【ハイキュー】駒鳥が啼く頃、鐘は鳴る【木兎&赤葦】
第6章 冬霞
今日は稽古納めということもあって、全員が集合している門下生の中には、八重の知っている顔もあった。
「お、本当に八重ちゃん来たんだな」
手ぬぐいを首に巻いた姿でやってきたのは黒尾。
いつもは澄ました顔をしているが、今日はさすがに汗をにじませながら、深紅の稽古着を光太郎と同様に捲っている。
「木兎家のお嬢様が、こんな男臭い所に居て大丈夫?」
黒尾がニヤニヤとしながら八重のそばに寄ろうとすると、その二人の間に割って入ったのは赤葦だった。

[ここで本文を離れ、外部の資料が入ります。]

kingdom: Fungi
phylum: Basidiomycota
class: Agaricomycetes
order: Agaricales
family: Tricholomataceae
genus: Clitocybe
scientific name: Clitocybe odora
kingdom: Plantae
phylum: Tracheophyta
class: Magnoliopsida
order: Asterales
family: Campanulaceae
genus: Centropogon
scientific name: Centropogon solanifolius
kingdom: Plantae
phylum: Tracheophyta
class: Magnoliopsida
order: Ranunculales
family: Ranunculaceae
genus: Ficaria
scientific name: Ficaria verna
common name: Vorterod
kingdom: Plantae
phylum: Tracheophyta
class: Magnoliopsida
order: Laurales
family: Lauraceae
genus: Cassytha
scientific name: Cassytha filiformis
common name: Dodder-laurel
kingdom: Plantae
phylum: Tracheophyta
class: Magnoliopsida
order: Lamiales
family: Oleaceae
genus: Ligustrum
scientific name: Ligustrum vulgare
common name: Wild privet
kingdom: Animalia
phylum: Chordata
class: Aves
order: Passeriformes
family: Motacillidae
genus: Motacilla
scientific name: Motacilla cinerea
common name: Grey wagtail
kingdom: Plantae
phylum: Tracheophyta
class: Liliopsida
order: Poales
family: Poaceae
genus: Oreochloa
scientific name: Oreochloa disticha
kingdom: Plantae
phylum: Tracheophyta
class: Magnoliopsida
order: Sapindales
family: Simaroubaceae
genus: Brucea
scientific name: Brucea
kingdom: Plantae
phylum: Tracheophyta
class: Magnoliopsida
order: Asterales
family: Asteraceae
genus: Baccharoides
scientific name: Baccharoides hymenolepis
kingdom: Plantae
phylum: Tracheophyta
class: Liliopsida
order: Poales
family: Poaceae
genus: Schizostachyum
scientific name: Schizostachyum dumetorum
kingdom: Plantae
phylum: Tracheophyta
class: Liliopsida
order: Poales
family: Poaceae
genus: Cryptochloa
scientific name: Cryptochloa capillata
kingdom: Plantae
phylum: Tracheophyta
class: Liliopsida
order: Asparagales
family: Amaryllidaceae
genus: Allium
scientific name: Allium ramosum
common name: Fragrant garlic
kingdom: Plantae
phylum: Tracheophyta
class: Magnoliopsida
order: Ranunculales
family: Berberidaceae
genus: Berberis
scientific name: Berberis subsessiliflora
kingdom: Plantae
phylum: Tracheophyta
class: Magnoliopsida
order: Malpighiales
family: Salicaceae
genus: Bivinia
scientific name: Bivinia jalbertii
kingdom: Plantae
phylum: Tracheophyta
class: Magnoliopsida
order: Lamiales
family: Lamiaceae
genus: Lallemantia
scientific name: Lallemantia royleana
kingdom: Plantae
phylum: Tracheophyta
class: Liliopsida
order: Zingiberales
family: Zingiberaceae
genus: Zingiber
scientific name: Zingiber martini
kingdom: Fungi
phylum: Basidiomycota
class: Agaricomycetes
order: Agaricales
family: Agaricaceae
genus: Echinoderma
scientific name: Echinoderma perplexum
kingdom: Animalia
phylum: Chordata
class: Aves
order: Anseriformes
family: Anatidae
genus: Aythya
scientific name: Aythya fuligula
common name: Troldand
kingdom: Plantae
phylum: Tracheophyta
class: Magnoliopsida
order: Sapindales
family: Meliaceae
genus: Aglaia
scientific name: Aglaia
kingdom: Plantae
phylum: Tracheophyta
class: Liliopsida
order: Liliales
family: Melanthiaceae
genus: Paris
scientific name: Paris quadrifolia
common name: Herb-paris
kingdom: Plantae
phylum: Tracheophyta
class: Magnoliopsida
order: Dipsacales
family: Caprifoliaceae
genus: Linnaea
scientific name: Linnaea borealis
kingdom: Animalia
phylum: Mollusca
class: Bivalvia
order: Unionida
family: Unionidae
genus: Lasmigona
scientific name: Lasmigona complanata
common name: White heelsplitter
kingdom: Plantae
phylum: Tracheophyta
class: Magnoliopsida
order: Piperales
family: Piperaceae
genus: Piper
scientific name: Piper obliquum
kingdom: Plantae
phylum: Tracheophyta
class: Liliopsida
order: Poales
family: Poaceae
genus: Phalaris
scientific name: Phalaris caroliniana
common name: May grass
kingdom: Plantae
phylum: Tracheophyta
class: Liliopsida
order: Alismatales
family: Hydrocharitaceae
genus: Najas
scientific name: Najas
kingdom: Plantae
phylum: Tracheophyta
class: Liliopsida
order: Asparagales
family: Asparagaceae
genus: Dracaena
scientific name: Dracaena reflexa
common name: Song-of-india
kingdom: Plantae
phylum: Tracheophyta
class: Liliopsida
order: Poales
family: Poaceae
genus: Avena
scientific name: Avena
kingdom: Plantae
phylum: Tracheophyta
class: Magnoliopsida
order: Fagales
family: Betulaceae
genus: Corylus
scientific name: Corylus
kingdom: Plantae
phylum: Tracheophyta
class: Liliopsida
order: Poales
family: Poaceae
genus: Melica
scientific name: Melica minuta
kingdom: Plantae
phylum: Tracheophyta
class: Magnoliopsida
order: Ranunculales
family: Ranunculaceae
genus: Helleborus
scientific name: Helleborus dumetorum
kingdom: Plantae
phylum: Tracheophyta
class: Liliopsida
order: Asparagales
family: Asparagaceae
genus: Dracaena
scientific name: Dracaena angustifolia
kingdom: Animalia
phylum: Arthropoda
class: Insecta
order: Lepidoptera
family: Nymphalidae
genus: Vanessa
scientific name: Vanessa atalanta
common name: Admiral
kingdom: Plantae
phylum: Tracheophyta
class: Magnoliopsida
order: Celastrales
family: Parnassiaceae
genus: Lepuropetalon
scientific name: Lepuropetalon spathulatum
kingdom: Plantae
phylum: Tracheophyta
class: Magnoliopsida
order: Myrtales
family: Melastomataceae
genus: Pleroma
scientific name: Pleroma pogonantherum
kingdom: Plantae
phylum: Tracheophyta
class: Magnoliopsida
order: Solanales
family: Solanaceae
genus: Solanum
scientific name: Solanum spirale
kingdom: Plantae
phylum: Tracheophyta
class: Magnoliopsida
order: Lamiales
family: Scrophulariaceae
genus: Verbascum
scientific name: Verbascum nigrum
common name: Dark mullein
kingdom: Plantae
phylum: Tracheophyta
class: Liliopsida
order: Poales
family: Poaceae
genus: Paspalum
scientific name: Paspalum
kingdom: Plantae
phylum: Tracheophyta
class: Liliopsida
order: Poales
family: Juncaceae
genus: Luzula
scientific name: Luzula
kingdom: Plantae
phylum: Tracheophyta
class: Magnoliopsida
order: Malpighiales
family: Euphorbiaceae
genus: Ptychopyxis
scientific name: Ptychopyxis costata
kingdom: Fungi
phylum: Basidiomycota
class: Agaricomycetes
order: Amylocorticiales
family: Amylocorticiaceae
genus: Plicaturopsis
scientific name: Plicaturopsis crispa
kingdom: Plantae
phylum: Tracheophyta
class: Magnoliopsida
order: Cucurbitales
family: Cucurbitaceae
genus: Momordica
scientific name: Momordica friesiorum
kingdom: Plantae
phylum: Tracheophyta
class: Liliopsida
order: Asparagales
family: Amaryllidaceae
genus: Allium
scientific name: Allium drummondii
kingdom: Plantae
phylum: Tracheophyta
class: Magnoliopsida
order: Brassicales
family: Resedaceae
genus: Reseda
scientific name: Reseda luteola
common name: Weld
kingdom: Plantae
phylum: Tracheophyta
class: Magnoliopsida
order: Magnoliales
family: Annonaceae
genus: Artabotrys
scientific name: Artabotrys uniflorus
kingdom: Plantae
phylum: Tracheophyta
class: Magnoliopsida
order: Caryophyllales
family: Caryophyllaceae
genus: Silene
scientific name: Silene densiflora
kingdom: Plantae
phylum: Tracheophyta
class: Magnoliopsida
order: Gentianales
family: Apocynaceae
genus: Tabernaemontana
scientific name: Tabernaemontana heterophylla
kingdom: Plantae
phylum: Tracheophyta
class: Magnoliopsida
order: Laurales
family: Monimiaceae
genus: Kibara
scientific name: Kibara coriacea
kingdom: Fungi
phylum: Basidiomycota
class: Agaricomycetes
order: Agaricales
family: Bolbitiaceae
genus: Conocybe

「黒尾さん、汗をかいているなら自重していただけませんか」
「自重? 相変わらず八重ちゃんの用心棒やってんの、お前」
「・・・・・・・・・」
不機嫌さを隠そうとしない赤葦が面白いのか、黒尾は意地の悪い笑みを浮かべた。
この二人はどうも馬が合わないらしい。
そういえば・・・
“・・・赤葦京治には気を付けろ”
以前、木兎邸で会った時の黒尾の言葉を思い出し、八重は少し不安になりながら睨み合う赤葦と黒尾を見上げた。
もしかして過去に、二人の間で何かあったのだろうか。
その割に光太郎は“いつものこと”とばかりに、さして気にしていないようで、稽古前だというのに差し入れの握り飯を頬張っている。
「そんなに心配なら、そもそもこんな男ばかりの場所に八重ちゃんを連れてくるなよ」
「旦那様と八重様が望まれたことです」
「“旦那様”ねぇ・・・」
黒尾は猫のように瞳孔を細めながら赤葦を見据えた。
口元は笑っているが、相手に懐を簡単に許さない警戒心の強さが垣間見える。
光太郎と二人でいる時の黒尾からはこんな空気を感じなかったのに・・・と八重が首を傾げた、その時だった。